Personal information
- Date of birth: 13 July 1968 (age 57)
- Place of birth: Genoa, Italy
- Position(s): Defender

Senior career*
- Years: Team / Apps / (Gls)
- 1987–1993: Sampdoria / 124 / (2)
- 1993–1997: Roma / 113 / (2)
- 1997–1999: Salamanca / 60 / (2)
- 1999–2001: Real Zaragoza / 27 / (2)
- 2001–2002: Sampdoria / 9 / (0)
- Total:  / 333 / (8)

International career
- 1989: Italy B / 1 / (0)
- 1992–1993: Italy / 2 / (0)

= Marco Lanna =

Italian footballer (born 1968)

Marco Lanna (/it/; born 13 July 1968) is an Italian former professional footballer who played at both club and international levels as a defender.

==Playing career==
Born in Genoa, Lanna began his career with Sampdoria, moving to Roma with a four-year agreement for 800 million lire per year. He left the club at the end of his contract and joined Spanish club Salamanca as free agent, and, after two further years, he moved to Real Zaragoza.

He earned two caps for Italy between 1992 and 1993, including in one FIFA World Cup qualifier.

== Later career ==
In August 2011 Lanna was appointed director of football of Piacenza. He left the club in January 2012.

On 27 December 2021, he was named new chairman of Sampdoria following the resignation of Massimo Ferrero. He resigned on 3 February 2024.

__EXTRACTED DATA__:
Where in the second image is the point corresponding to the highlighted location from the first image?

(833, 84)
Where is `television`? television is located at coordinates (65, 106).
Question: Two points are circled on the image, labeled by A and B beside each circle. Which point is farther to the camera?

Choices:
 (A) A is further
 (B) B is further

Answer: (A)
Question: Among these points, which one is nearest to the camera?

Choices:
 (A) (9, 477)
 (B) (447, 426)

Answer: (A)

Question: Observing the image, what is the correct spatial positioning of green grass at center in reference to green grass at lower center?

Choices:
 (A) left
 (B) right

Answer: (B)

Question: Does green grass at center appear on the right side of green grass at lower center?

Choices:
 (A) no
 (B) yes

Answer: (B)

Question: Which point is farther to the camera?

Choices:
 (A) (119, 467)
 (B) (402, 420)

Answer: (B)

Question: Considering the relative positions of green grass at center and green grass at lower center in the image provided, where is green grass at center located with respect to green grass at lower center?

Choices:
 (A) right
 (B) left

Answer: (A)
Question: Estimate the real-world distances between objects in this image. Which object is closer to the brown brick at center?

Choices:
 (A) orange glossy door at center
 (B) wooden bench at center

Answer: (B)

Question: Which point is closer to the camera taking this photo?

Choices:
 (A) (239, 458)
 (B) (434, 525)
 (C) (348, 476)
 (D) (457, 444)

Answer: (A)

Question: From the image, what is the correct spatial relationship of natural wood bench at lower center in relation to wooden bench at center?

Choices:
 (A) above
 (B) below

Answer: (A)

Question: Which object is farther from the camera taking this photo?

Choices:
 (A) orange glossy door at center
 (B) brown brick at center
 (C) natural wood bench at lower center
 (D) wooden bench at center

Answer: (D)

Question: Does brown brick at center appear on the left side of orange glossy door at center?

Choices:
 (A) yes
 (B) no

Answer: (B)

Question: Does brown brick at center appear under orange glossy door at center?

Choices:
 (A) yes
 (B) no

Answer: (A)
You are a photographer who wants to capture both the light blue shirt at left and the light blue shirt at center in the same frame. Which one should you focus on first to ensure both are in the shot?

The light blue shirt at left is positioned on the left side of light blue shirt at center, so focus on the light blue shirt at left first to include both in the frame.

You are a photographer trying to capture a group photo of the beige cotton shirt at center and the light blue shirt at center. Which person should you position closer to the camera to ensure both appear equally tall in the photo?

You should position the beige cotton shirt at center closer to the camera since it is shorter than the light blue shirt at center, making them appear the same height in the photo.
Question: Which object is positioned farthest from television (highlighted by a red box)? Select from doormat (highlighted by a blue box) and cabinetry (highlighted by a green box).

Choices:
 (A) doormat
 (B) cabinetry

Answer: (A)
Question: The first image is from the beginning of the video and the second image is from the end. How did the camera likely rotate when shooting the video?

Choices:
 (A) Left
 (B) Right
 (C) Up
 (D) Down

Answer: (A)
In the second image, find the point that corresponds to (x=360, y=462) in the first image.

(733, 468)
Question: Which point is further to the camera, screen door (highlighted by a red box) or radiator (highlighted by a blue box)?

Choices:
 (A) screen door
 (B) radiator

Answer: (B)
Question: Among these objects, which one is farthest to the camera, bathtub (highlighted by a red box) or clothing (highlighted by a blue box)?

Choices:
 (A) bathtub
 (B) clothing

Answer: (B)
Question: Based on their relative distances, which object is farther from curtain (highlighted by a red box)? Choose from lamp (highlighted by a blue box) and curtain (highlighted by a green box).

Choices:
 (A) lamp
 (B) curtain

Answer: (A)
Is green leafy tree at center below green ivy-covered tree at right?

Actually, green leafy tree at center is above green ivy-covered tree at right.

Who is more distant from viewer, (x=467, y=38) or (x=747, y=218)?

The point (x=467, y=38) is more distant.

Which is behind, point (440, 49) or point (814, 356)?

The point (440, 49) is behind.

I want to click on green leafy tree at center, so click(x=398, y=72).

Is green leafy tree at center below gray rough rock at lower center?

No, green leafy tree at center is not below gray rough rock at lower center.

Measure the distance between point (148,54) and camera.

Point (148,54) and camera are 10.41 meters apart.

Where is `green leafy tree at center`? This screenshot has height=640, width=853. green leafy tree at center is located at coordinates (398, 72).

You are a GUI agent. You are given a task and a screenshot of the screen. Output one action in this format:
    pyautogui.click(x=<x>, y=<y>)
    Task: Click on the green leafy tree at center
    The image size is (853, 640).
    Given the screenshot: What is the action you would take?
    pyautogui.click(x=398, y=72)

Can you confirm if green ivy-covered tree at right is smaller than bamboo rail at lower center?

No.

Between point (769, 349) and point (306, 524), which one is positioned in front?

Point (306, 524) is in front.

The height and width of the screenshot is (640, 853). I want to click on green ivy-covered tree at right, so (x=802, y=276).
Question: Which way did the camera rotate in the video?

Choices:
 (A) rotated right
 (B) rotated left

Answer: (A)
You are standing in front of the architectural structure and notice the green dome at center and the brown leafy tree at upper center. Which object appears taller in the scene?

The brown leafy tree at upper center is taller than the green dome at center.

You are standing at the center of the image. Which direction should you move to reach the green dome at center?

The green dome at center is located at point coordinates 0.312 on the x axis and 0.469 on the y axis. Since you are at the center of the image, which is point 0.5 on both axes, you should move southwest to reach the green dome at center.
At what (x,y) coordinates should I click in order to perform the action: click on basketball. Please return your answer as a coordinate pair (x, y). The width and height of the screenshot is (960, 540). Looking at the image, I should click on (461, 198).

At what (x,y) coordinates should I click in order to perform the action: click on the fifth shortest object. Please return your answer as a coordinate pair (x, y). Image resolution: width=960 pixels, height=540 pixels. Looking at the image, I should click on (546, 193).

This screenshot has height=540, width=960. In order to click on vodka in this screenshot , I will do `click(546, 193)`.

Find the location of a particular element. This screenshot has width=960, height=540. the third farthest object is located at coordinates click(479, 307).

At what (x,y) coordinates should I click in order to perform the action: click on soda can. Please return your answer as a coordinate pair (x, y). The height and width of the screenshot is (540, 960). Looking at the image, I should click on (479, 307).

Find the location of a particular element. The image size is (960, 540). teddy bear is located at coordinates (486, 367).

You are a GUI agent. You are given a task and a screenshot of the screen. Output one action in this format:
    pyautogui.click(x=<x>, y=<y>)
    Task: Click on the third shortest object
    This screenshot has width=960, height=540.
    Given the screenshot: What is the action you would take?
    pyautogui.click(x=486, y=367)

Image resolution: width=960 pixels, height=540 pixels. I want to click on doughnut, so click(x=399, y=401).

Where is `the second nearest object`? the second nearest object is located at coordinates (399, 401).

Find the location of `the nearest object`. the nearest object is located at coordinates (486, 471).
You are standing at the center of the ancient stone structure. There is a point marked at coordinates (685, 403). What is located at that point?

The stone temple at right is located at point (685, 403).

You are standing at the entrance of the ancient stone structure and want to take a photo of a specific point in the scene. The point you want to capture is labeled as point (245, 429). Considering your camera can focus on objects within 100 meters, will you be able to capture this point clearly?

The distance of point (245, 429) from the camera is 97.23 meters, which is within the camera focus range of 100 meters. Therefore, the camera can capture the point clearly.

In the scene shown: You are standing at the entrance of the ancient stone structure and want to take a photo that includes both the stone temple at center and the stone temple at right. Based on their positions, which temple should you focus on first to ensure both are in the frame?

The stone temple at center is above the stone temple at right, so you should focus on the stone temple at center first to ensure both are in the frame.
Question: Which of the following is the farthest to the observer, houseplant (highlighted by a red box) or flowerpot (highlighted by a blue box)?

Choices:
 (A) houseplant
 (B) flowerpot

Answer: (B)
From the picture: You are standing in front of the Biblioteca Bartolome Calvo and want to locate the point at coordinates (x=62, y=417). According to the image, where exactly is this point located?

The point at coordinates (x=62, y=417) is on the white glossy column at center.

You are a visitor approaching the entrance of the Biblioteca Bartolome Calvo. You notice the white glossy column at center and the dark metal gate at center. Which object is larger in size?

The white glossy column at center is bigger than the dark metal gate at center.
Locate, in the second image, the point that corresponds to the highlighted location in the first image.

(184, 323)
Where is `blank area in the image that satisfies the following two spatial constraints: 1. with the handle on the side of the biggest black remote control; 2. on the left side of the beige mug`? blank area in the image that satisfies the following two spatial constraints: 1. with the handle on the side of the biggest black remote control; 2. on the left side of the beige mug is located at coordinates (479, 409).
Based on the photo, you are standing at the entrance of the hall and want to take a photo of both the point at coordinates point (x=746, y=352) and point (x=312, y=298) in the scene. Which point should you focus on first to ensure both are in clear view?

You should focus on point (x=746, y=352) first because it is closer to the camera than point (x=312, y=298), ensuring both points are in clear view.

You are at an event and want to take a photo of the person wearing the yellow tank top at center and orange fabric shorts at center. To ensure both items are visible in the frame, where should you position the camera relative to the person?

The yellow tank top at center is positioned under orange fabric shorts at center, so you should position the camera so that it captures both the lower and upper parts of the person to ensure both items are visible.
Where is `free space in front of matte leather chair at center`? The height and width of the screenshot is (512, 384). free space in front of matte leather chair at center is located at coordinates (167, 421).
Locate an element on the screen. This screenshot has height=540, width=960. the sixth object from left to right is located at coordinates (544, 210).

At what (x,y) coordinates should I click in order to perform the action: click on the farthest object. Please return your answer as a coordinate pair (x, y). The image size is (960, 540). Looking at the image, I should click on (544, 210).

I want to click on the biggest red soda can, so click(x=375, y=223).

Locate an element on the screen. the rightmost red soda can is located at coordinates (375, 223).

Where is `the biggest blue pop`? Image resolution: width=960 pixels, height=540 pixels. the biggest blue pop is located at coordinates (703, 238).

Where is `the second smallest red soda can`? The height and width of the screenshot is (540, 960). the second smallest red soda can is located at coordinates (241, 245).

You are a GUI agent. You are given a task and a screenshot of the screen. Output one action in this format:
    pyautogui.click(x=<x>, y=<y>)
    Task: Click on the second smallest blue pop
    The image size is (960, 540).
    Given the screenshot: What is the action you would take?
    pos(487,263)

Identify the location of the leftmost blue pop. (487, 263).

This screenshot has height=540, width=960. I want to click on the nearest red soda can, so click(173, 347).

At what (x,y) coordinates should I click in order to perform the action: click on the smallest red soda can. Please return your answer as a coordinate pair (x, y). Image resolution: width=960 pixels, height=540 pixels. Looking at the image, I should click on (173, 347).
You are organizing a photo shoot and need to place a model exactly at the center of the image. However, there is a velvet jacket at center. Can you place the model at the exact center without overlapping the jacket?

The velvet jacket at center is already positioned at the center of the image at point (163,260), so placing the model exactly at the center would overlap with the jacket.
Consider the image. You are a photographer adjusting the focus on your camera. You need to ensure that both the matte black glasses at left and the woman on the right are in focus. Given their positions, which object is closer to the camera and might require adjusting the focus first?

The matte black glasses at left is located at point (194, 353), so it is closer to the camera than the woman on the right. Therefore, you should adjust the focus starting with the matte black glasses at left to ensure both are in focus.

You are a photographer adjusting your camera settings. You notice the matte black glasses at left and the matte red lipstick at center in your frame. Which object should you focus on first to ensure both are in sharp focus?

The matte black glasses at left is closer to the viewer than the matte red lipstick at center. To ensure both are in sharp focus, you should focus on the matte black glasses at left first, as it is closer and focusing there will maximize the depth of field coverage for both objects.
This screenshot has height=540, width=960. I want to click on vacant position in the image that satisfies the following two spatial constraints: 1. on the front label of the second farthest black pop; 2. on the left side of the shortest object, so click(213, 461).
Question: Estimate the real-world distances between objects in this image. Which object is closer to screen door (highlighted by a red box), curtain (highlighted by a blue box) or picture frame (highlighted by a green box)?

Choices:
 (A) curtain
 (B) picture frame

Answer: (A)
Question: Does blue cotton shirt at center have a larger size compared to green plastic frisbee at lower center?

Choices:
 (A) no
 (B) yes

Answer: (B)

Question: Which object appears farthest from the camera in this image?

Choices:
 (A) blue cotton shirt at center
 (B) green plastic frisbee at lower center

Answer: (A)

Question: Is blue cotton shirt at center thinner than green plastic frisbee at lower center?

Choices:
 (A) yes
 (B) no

__ACTIVITY__: Reproduce the Marco Lanna profile above in full, word for word.

__RESULT__:
Personal information
- Date of birth: 13 July 1968 (age 57)
- Place of birth: Genoa, Italy
- Position(s): Defender

Senior career*
- Years: Team / Apps / (Gls)
- 1987–1993: Sampdoria / 124 / (2)
- 1993–1997: Roma / 113 / (2)
- 1997–1999: Salamanca / 60 / (2)
- 1999–2001: Real Zaragoza / 27 / (2)
- 2001–2002: Sampdoria / 9 / (0)
- Total:  / 333 / (8)

International career
- 1989: Italy B / 1 / (0)
- 1992–1993: Italy / 2 / (0)

= Marco Lanna =

Italian footballer (born 1968)

Marco Lanna (/it/; born 13 July 1968) is an Italian former professional footballer who played at both club and international levels as a defender.

==Playing career==
Born in Genoa, Lanna began his career with Sampdoria, moving to Roma with a four-year agreement for 800 million lire per year. He left the club at the end of his contract and joined Spanish club Salamanca as free agent, and, after two further years, he moved to Real Zaragoza.

He earned two caps for Italy between 1992 and 1993, including in one FIFA World Cup qualifier.

== Later career ==
In August 2011 Lanna was appointed director of football of Piacenza. He left the club in January 2012.

On 27 December 2021, he was named new chairman of Sampdoria following the resignation of Massimo Ferrero. He resigned on 3 February 2024.